====== Provided material

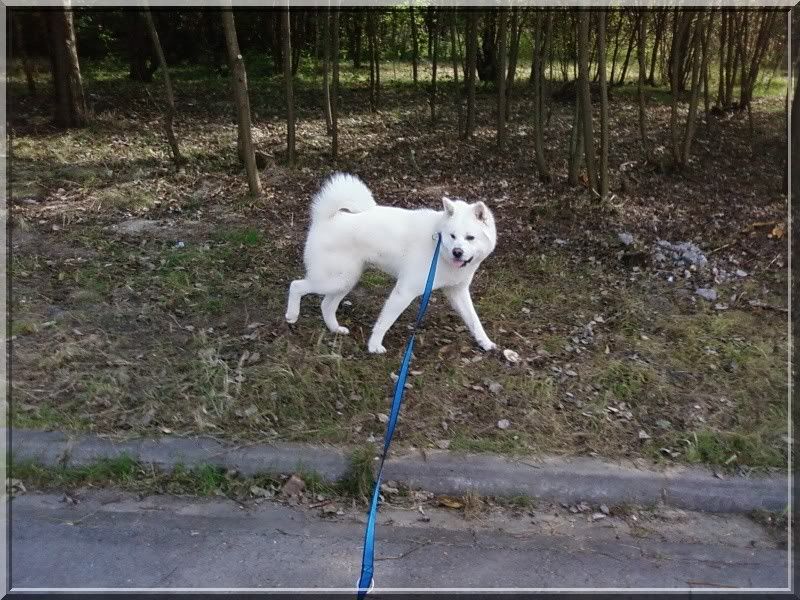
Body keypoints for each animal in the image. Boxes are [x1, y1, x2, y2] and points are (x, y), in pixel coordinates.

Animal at [285, 173, 497, 354]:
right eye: (452, 236)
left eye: (470, 237)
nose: (457, 252)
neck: (439, 247)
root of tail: (326, 218)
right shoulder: (404, 292)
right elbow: (384, 322)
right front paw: (374, 346)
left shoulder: (458, 292)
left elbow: (474, 321)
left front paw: (486, 343)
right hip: (335, 280)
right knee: (296, 285)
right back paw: (292, 315)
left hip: (345, 280)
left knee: (326, 305)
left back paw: (335, 328)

============

:: What you will do ::
In transcribing the material above, reproduce each line exactly and include none of the pictures.

:: Written solution ::
Body keypoints for each animal in the image. Boxes are [x1, y1, x2, y2] and points are (x, y), in pixel coordinates.

Animal at [285, 173, 497, 354]:
right eye: (452, 236)
left eye: (470, 237)
nose: (457, 252)
neck: (439, 247)
root of tail: (326, 218)
right shoulder: (404, 292)
right elbow: (384, 322)
right front paw: (374, 346)
left shoulder: (458, 292)
left elbow: (474, 321)
left front paw: (486, 343)
right hip: (335, 280)
right knee: (296, 285)
right back paw: (292, 315)
left hip: (345, 280)
left knee: (326, 305)
left back paw: (335, 328)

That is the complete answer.